The second is in the opportunity for fuel cells to power data centres and other stationary centres. In the first quarter, Ballard’s stationary vertical saw a 48% increase in revenue to $3.7 million. While this segment is still small, the potential is growing. Just this week, Ballard announced a strategic technology partnership with Vertiv, a global provider of digital infrastructure. The focus of this partnership is backup power applications for data centres and critical infrastructure.
But to get a fuller picture of the rapidly emerging opportunity, we have to look at backlog and orders. In the quarter, backlog increased 38% sequentially to $180.5 million, with record new orders of $130 million in the last two quarters.
As of the end of the first quarter, Ballard has approximately 1,200 fuel cell engine orders in Europe and North America – management sees this tripling in the next 2 to 3 years.

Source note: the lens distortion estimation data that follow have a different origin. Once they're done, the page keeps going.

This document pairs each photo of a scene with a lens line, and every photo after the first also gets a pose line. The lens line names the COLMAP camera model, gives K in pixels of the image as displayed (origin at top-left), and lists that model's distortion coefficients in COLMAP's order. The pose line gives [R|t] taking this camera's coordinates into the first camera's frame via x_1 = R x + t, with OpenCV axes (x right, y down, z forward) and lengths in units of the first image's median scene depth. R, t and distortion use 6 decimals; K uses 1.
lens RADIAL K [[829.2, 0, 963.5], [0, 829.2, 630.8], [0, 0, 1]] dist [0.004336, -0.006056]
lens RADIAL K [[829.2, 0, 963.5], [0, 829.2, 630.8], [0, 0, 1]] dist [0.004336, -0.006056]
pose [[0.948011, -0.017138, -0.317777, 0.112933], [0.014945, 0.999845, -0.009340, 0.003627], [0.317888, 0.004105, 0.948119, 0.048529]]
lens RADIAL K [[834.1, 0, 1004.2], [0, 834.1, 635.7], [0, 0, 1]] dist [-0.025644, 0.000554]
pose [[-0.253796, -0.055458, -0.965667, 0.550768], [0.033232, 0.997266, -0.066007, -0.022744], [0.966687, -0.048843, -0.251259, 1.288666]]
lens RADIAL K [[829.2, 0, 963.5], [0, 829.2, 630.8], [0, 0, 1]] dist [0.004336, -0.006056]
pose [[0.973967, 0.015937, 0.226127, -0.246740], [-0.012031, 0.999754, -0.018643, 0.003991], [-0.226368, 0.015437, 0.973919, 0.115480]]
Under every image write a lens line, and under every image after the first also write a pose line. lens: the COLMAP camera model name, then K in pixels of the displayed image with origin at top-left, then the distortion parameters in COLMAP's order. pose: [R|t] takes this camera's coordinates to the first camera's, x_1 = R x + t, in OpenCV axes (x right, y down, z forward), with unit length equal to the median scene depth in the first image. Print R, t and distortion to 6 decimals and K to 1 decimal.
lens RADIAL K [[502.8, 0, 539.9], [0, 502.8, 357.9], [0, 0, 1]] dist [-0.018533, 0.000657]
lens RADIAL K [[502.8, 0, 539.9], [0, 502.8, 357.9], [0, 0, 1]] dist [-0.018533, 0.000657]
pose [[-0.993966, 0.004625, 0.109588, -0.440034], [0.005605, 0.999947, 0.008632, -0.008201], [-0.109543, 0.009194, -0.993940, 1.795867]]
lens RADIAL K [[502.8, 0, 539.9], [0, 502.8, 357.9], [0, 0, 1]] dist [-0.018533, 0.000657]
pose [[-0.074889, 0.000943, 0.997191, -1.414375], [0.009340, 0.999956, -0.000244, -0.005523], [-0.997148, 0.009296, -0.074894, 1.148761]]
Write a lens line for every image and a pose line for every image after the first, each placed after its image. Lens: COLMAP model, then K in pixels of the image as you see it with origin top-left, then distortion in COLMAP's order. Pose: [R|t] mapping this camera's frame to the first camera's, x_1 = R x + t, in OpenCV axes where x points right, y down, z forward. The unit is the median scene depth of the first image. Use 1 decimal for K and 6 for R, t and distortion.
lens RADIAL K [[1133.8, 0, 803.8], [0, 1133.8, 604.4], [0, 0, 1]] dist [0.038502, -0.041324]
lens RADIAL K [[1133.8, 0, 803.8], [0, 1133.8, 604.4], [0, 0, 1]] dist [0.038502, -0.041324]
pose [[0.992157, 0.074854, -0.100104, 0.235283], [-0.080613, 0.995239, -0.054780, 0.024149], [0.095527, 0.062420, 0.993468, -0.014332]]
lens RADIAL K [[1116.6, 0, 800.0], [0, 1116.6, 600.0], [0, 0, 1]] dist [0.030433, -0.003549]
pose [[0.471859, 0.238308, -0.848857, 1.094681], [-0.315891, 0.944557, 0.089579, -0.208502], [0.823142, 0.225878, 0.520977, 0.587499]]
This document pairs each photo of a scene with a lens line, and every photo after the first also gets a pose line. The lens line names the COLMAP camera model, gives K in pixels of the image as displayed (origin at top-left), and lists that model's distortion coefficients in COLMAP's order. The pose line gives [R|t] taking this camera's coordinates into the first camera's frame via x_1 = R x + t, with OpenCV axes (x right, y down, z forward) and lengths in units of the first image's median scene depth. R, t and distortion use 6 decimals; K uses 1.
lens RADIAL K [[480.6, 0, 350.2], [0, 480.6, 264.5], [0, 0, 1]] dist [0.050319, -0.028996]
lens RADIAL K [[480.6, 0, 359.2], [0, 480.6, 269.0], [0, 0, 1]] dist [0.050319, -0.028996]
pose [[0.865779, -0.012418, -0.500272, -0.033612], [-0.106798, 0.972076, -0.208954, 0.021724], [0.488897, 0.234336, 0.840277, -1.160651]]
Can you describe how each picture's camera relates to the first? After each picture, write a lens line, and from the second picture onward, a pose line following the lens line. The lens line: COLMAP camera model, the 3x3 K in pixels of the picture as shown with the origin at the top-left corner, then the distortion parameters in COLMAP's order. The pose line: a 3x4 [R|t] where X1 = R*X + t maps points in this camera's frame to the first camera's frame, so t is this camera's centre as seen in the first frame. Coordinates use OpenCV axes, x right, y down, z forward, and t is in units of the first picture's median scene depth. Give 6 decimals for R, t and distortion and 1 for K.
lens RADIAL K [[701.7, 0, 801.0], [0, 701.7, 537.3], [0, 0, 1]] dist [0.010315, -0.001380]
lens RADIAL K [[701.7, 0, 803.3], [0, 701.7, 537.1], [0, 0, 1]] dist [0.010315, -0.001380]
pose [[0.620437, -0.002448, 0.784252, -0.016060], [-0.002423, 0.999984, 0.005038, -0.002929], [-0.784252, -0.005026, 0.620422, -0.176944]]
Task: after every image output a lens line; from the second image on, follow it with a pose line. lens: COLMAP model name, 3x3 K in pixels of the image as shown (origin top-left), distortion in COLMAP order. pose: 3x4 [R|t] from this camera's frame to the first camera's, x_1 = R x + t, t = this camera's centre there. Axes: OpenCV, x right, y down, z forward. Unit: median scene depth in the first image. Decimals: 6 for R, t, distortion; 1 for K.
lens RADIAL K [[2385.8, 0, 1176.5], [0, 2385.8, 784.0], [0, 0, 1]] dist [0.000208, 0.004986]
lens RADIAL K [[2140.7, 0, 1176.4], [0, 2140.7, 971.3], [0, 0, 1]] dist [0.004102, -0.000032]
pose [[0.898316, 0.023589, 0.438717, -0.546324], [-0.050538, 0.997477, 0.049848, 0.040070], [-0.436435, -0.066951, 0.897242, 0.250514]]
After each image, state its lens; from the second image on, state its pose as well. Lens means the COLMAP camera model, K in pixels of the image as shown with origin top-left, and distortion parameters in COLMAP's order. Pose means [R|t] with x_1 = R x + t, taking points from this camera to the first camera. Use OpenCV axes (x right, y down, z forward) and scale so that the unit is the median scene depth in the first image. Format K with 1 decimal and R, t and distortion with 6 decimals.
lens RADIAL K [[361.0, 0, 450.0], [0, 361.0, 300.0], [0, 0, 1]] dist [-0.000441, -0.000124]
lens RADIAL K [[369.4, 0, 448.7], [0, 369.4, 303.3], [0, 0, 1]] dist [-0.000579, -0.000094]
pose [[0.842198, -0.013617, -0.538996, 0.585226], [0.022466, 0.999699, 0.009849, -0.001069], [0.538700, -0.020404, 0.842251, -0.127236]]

There are currently approximately 600 fuel cell buses in Europe and North America – management sees this increasing to the thousands in the next 3 to 4 years.
The bottom line
A long-term mindset is so important because it can help us avoid getting distracted by short-term noise. This noise comes in many forms and has been known to cause investors to make money-losing decisions, negatively affecting returns and wealth.
The TSX stocks to buy that I discussed in this article have their fair share of short-term noise. Those of us who ignore this noise and stick with these stocks for the next 10 years will, in my view, benefit from significant shareholder wealth creation.